I'm a reseller. I'm more on the technical side and don't really handle billing and payments. Therefore, I don't have any details on licensing or costs. That said, my understanding is that it is cheaper than other enterprise products on the market. This solution would work best for organizations with 1,000 to 2,000 devices. However, large organizations, that may have 10,000 or 20,000 devices may not be best suited to this product.
At Device42 they were really kind. We were working through the licensing agreements this year and they said, "Hey, we'll open this up for you if you'll give us your feedback." They're willing to make something work, and they are working on a solution that will work better for people who are using Kubernetes. We follow the Kubernetes lifecycle. Every quarter they release a new one, and then end-of-life every six months. Our development is a little bit ahead of that, so we're testing things, bringing them up, spinning them down, for QA. And that uses quite a bit of address space, so the licensing thing is my only, "Hey, guys, you're not super-hot on the licensing."
On a yearly basis, our licensing is $10,000. However, our license is now nearly full with devices. We need the next bigger license with 5,000 devices, which will cost us $19,000. We pay for a set of licenses, a maximum number of devices, and a maximum number of IP addresses. We have the smallest amount of features, which is enough for us at this time. E.g., we don't need application discovery, but possibly in the future, it will be a good thing.
We pay $100,000 per year. There are no costs in addition to the standard licensing fees.
We have a yearly license.
For our budget it's okay. It's not an expensive tool, although we are not used to paying for software because we are using a lot of open-source software. But within our networking budget, we needed an IPAM and it was easy for us to justify this kind of tool, given its cost.
The product cost is low. It is quite cheap.
We pay annually for our licenses, which includes core, the Application Dependency module, and software discovery.

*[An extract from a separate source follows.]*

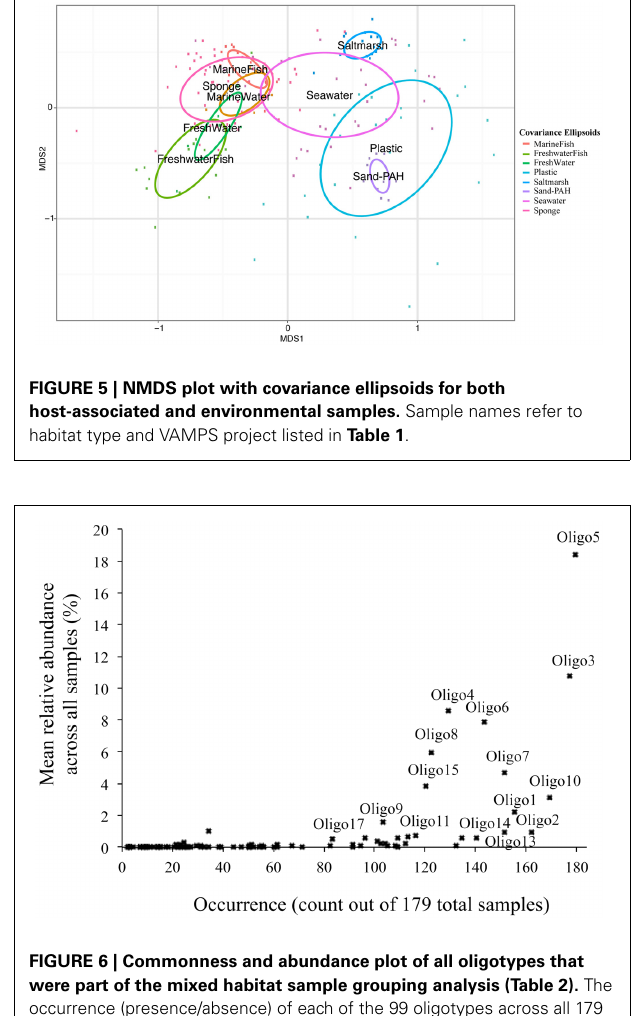
samples were collected as compared to Sand-PAH and Saltmarsh samples. All other pairwise comparisons were insignificant at the 0.05 alpha level after multiple comparison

Our licensing costs are on a yearly basis.
Their pricing model is very poor. For instance, software licensing, at one point in the distant past, was a standard feature. At some point they broke it out as a separate, paid license upgrade. That was kind of rotten. Right now I'm looking at my license page and all of the add-ons are disabled because we didn't pay for any of them. The solution is helpful and it is useful, but it makes adding on any of the extra applications or any of the extra components cost-prohibitive, for us at least.